═════ Article

Distributed programming and computing is the next pivotal phase of the internet. Everything predicated on open source infrastructures, such as blockchain technology, cryptocurrencies, non-fungible tokens (NFTs), decentralized governance and the metaverse, all represent a broader shift towards digital democratization and inclusion. What does this mean? An internet guided by the collective, rather than the centralized organizations and their financially-driven agendas that we are accustomed to.
Currently, our digital identities are funneled through the algorithmic policies of these tech overlords, namely Amazon, Google, Twitter, TikTok, and all members of the Meta family. In the early 2000s, Web2 platforms triggered global paradigm shifts in our behavior, and society’s adoption of, interaction with, and reliance on streamlined technology. Of course, these organizations and their innovative technologies provide the bedrock for an enormous portion of e-commerce, contributing positively to billions of lives.
However, the centralization of control and level of authority that these corporations exercise has produced an internet that ultimately works in their favor, and not that of the people. As a result, it has never been more necessary to transition away from these controlled and hegemonized mechanisms to a more equal, decentralized internet.

══════════
═════ Data records

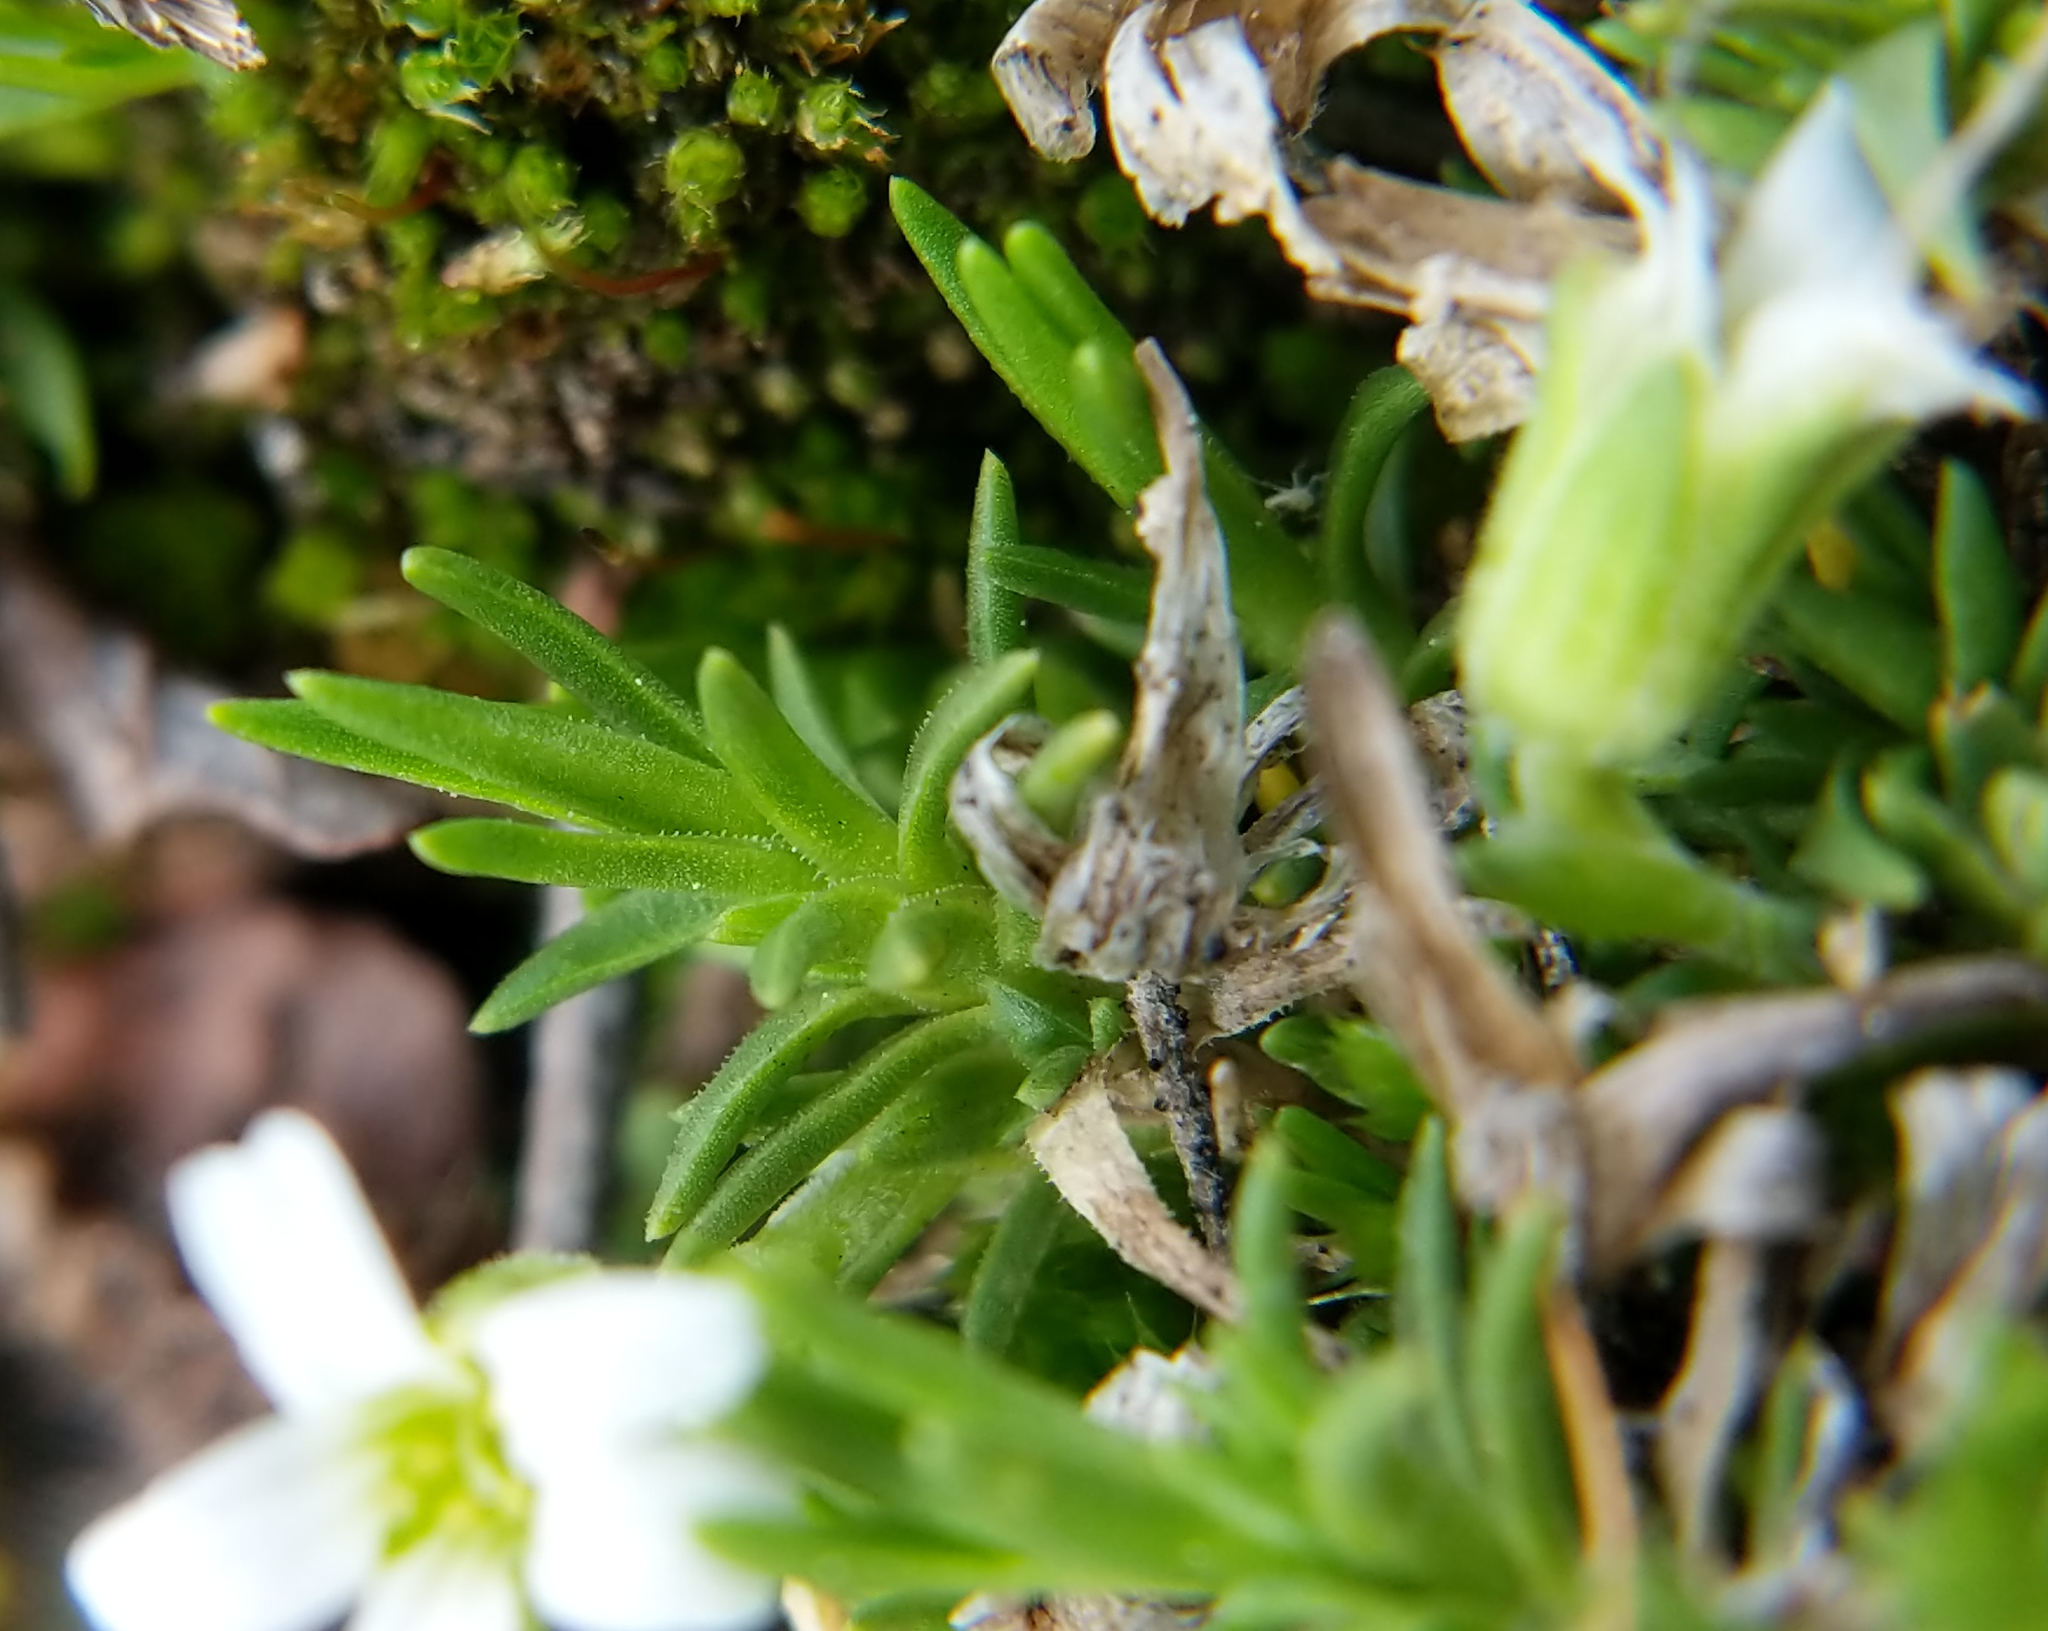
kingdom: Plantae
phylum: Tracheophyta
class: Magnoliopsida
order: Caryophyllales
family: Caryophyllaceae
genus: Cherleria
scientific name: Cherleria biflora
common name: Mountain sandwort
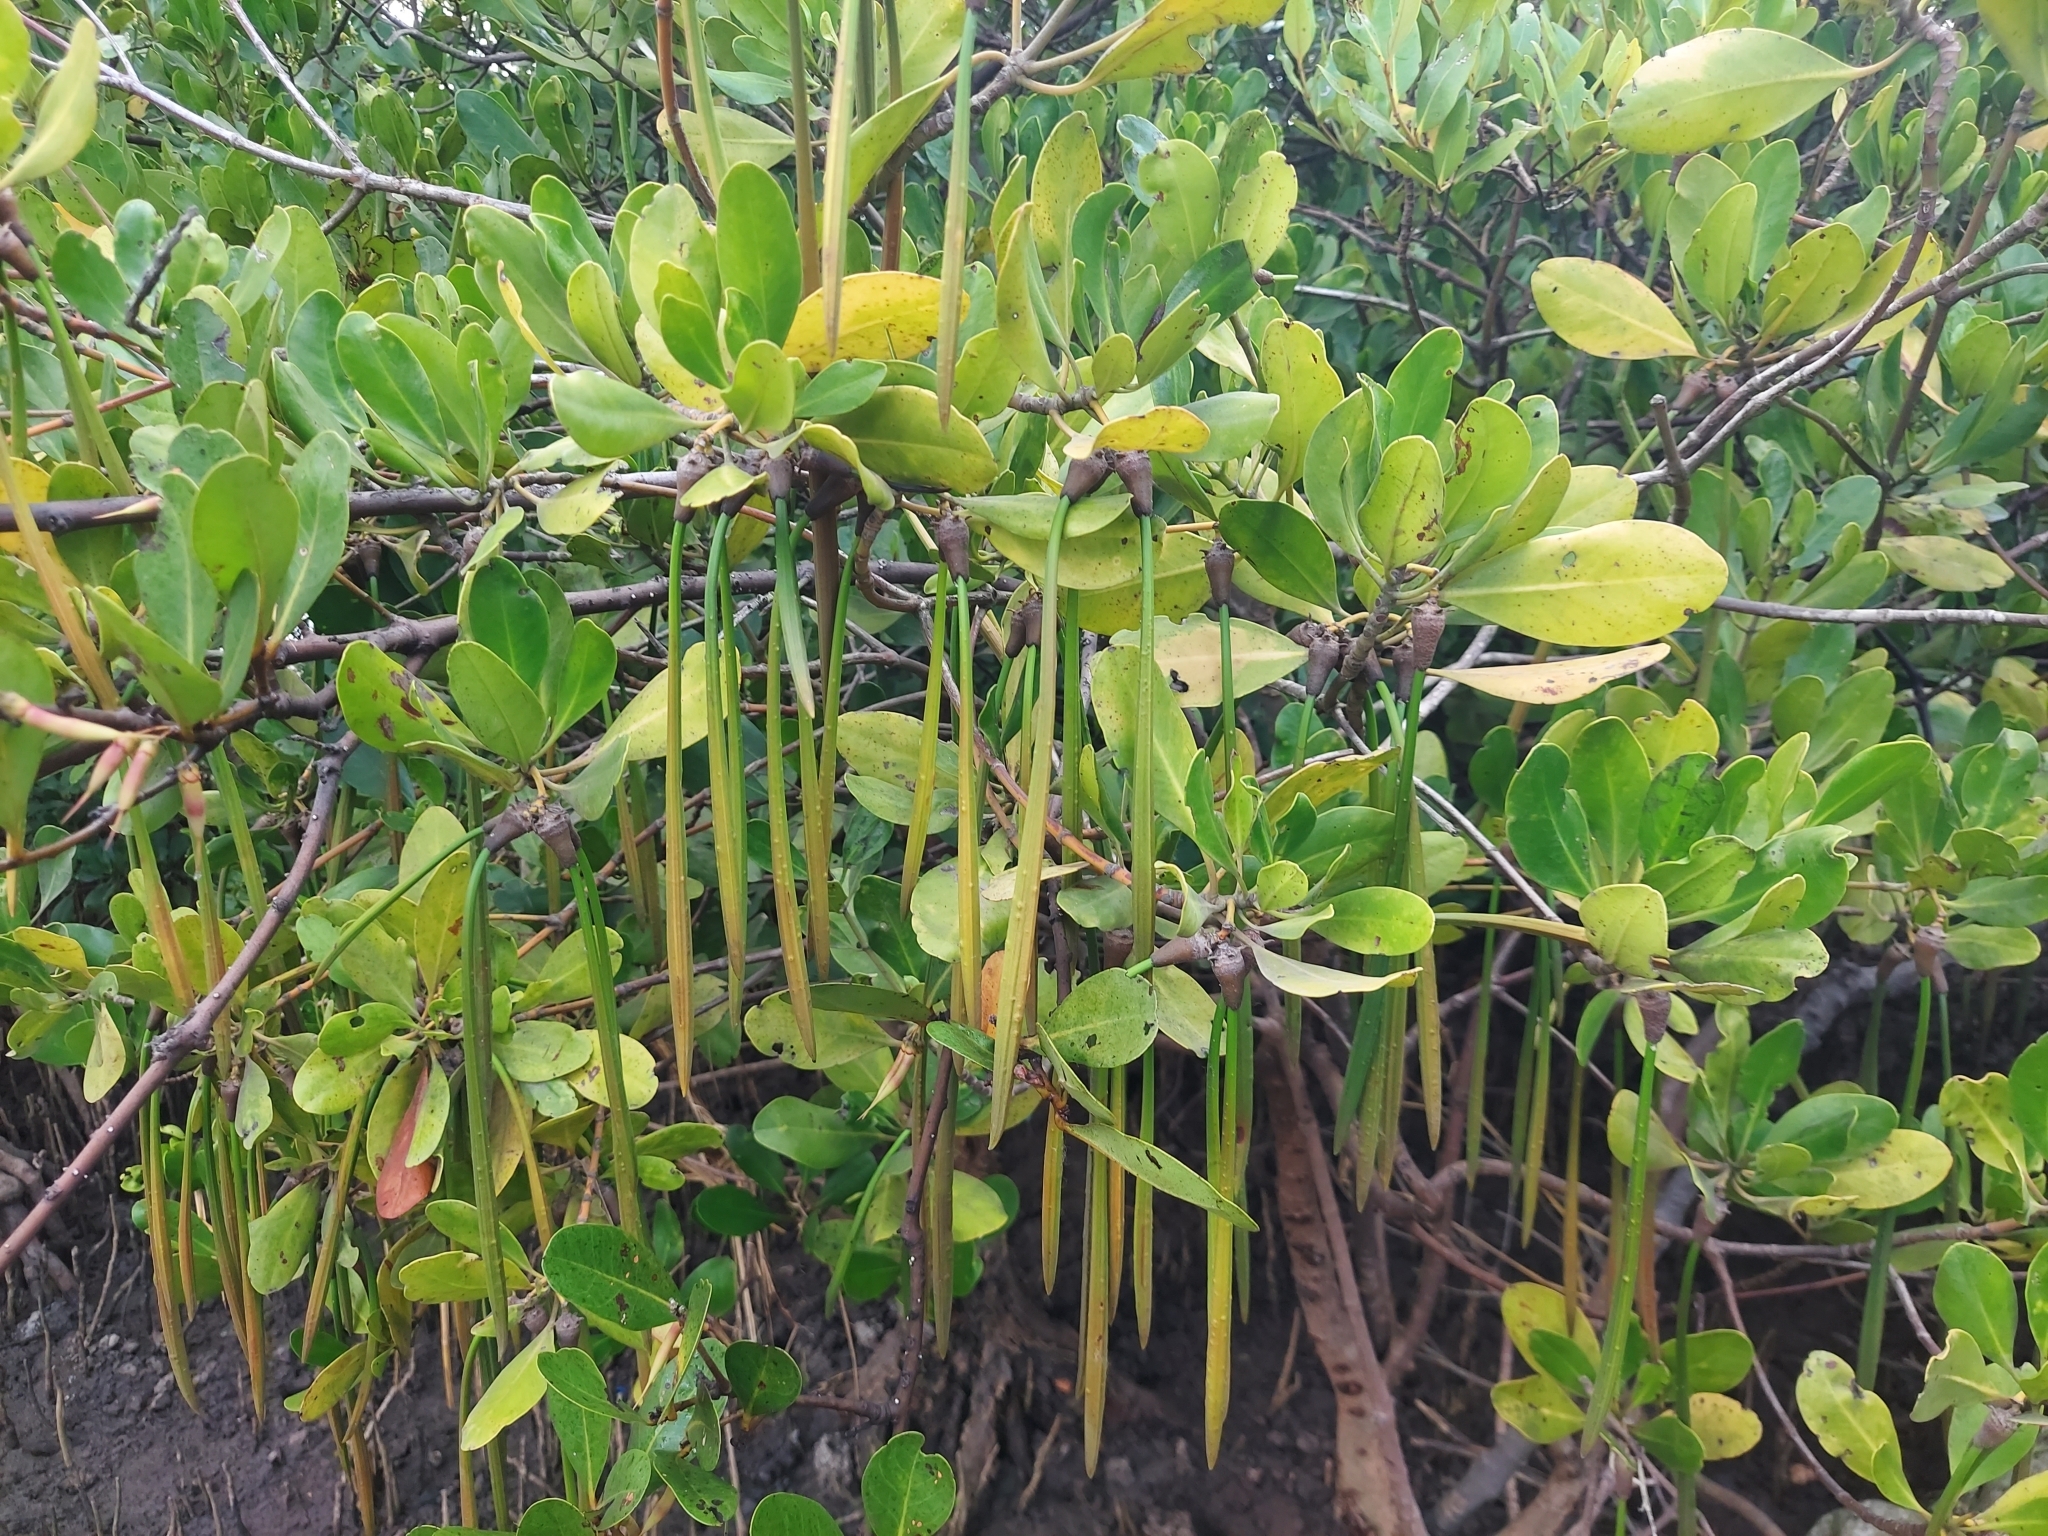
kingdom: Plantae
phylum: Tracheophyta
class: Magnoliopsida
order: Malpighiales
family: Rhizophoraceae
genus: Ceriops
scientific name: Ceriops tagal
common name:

══════════

Task 1
Which companies does the article on the shift to a decentralized internet name as tech overlords?
Task 2
Carry the article on the shift to a decentralized internet forward, starting after its final sentence.

Output 1
Amazon, Google, Twitter, TikTok, and all members of the Meta family.

Output 2
Distributed and open source systems are undoubtedly the vehicle for this movement, however, truly encapsulating the ideology requires end-to-end decentralization (E2E): removing all central points of failure, so that people can cultivate a digital environment properly tailored to their needs.
Enter open-source governance
So how exactly does this technology translate to our physical realm with governments, their respective laws, institutions and policies? Open governance presents the notion that institutions operate more effectively with transparency, accountability and most importantly, inclusion. A system like this, if it existed in its purest form, would see citizens directly involved in all governmental proceedings, stronger transparency within legal systems, and a greater democratic hand into reform.
The Open Government Partnership (OGP), composed of 79 nation-states, is an initiative geared at promoting transparency, empowering citizens, fighting corruption and harnessing innovative technologies. While having representatives that advocate for these issues is a fundamental step in the right direction, we also need tangible working groups who are putting the words of thought leaders into action to make open-source governance a reality.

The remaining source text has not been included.